- SELECTED PASSAGE -
Stadium in Grozny, Russia

The Akhmat Arena (Ахмат Арена) is a multi-use stadium in Grozny, Chechnya, Russia, named after former President of the Chechen Republic Akhmad Kadyrov. It was completed in May 2011, and is used mostly for football matches. The stadium hosts home matches of FC Akhmat Grozny. The stadium was designed with a capacity of 30,000 spectators. It replaced Sultan Bilimkhanov Stadium as the home of FC Terek. The grand opening took place on 11 May 2011. The first competitive match in Akhmat Stadium took place on 20 May 2011.

== History ==
In 2004 budget for construction of stadium was allocated by order from Vladimir Putin. Project documentation was developed in 2005. Construction started in 2006 and lasted approximately 5 years.

Akhmat-Arena was opened 11 May 2011. Opening ceremony included laser show and performances by celebrities of Chechen and worldwide music, such as Toto Cutugno, C. C. Catch and Craig David. The festivities also included a friendly match between the "Caucasus" and "World" teams. The "Caucasus" team was represented by Ramzan Kadyrov, Arsen Kanokov, Nikita Isaev, Rinat Dasayev and was managed by Alexander Khloponin, while the "World" team included famous ex-footballers such as Enzo Francescoli, Luís Figo, Franco Baresi, Fabien Barthez and Iván Zamorano and was managed by Diego Maradona. Caucasus won 5–2.

- RAW DATA -
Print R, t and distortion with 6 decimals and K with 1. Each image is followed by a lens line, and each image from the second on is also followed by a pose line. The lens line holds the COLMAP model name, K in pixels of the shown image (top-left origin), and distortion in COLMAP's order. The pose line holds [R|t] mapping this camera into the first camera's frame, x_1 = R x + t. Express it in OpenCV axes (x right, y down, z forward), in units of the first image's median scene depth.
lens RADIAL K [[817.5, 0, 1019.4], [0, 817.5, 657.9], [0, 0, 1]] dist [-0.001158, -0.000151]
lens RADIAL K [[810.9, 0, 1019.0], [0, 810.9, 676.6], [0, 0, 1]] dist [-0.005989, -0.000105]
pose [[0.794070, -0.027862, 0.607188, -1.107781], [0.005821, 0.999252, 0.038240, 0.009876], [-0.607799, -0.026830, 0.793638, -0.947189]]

- PARTS OF THE EXERCISE -
- 1) According to the Akhmat Arena text, why is the stadium named as it is? Answer in one to three sentences.
- 2) In what year did construction start, according to the Akhmat Arena text?
- 3) Pick up the Akhmat Arena text after its final sentence and continue it.

- YOUR RESPONSES -
- 1) The stadium is named after Akhmad Kadyrov, the former President of the Chechen Republic.

- 2) Construction started in 2006.

- 3)
The first official match at Akhmat-Arena took place on 20 May 2011 between Russian Premier League teams Terek Grozny and FC Anzhi Makhachkala. The hosts won the match 1–0.

== Notable matches and events ==

- 1 July 2013: 2012–13 Russian Cup Final between CSKA Moscow and FC Anzhi Makhachkala. CSKA won the match in a penalty shootout.
- 15 November 2016: Russia national football team match against Romania. Russia won 1–0.
- 2018: During the 2018 FIFA World Cup, the stadium was used as a training ground by the Egypt national football team.